All companies working on projects will experience fluctuating workloads according to project life cycles, and those fluctuations can be managed to a large extent by employing workers through agencies and consultancies. The following pieces of advice emerge from the cases outlined above:

  1. External agencies can provide a valuable resource when staffing or accommodation problems limit the amount of work that can be done in-house.

  2. There are a number of options available to bring in additional temporary workers, depending on the industry sector, local conditions and international employment laws.

  3. The project company will need to ensure that the workers from external agencies can work to the required project standards. That can be achieved by identifying senior staff within each agency to work for a short time in the project company’s offices under the supervision of the project company’s own senior staff or by providing introducing an appropriate induction process.

  4. The hourly rates quoted between different agencies can vary considerably but this is not always reflected in the total amounts invoiced for work packages of equivalent size and complexity.

  5. All agency staff should be asked to submit time sheet information in the same way as the project company’s permanent staff.
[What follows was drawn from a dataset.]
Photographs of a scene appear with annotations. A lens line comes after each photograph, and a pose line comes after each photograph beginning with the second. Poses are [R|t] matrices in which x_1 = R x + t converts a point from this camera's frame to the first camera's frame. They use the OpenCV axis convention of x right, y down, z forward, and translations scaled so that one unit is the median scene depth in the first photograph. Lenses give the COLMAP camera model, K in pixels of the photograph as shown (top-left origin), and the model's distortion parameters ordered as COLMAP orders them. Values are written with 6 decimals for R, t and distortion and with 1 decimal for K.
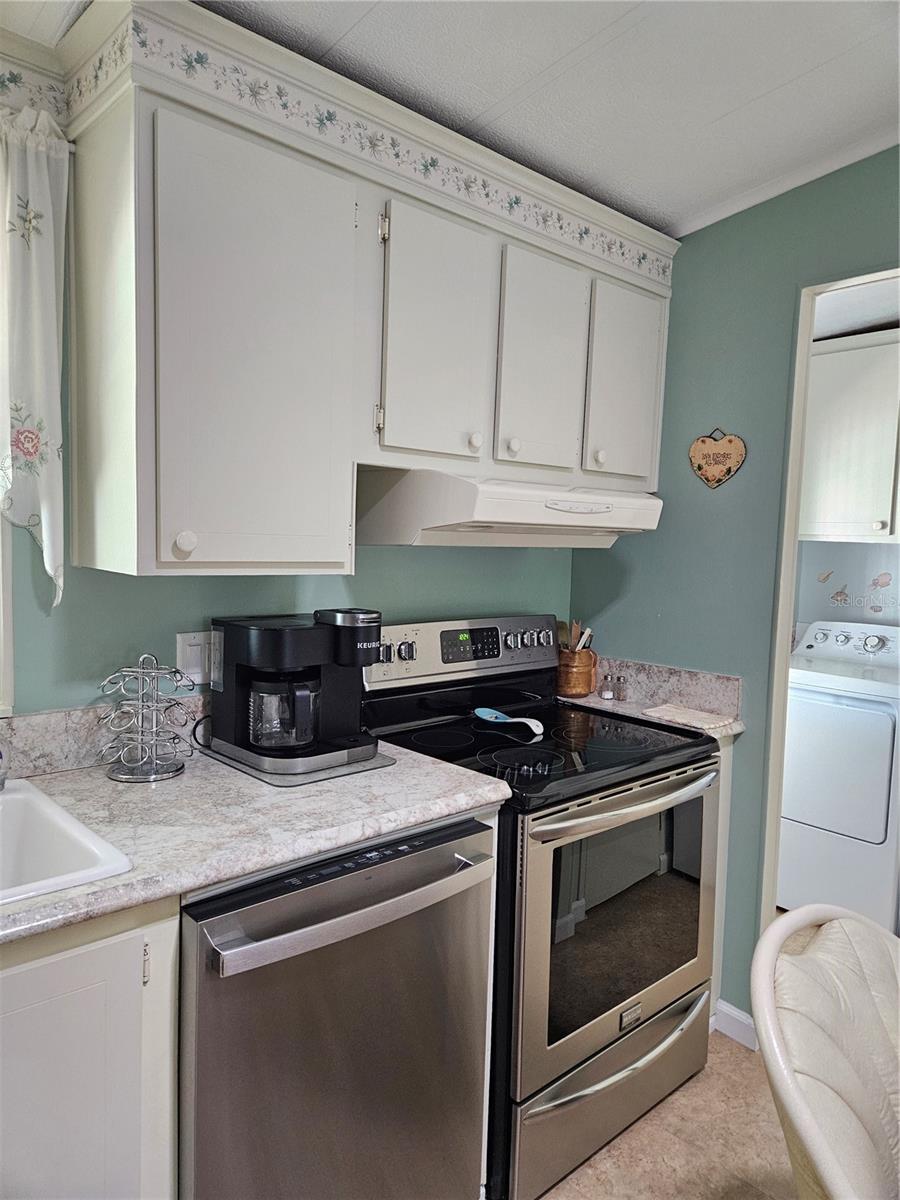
lens RADIAL K [[796.7, 0, 482.7], [0, 796.7, 614.4], [0, 0, 1]] dist [0.011511, -0.034277]
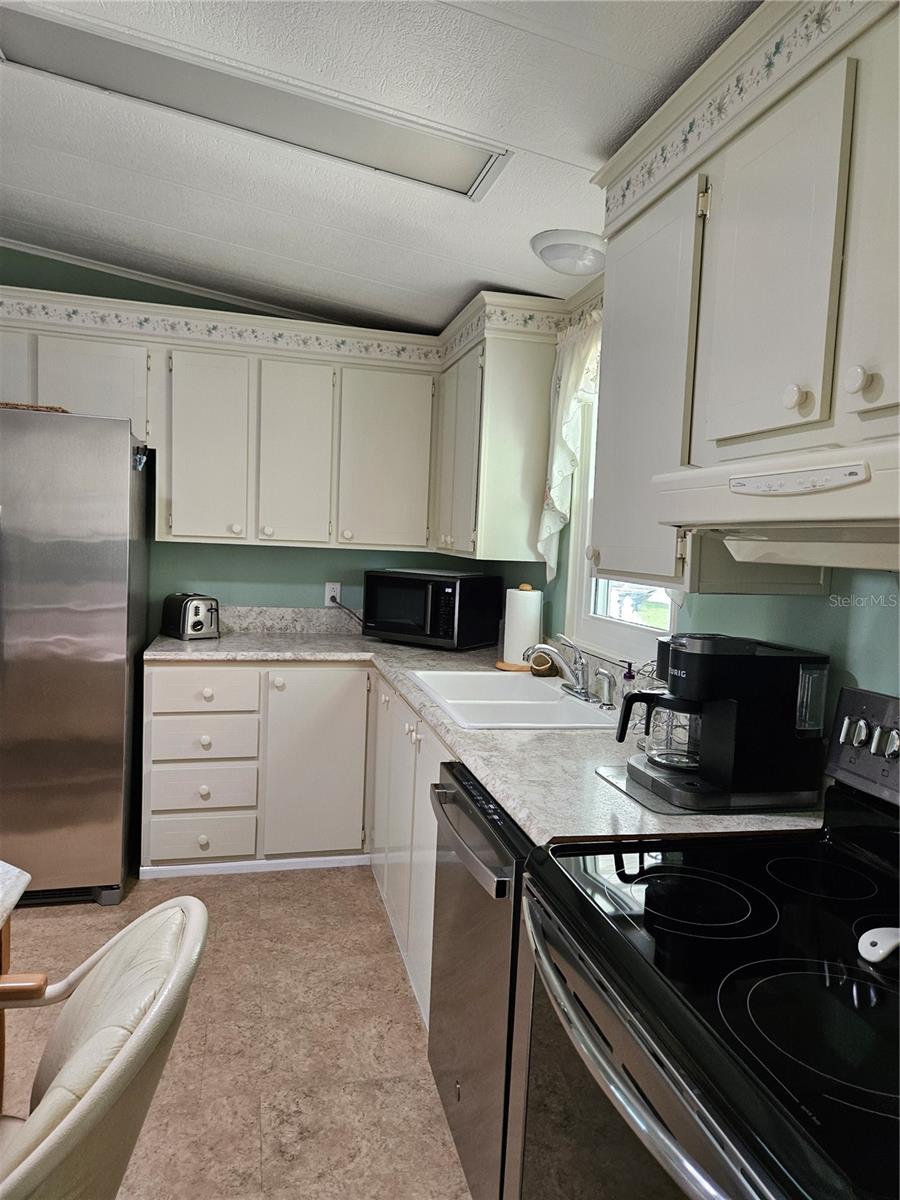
lens RADIAL K [[796.7, 0, 447.4], [0, 796.7, 598.8], [0, 0, 1]] dist [0.011511, -0.034277]
pose [[-0.507575, 0.008517, -0.861565, 0.825411], [-0.146461, 0.984545, 0.096018, -0.098224], [0.849068, 0.174922, -0.498484, 1.334452]]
  6. The project company should ideally appoint a permanent member of staff to manage the organisation’s resource requirements, including providing a main point of contact for all recruitment activity with external agencies and consultancies (a role that can be contained within a PMO).

 

If the agency options are managed with common sense and sensitivity, there is no reason why the quality of work produced by their workers should not be equally as good as that produced in-house.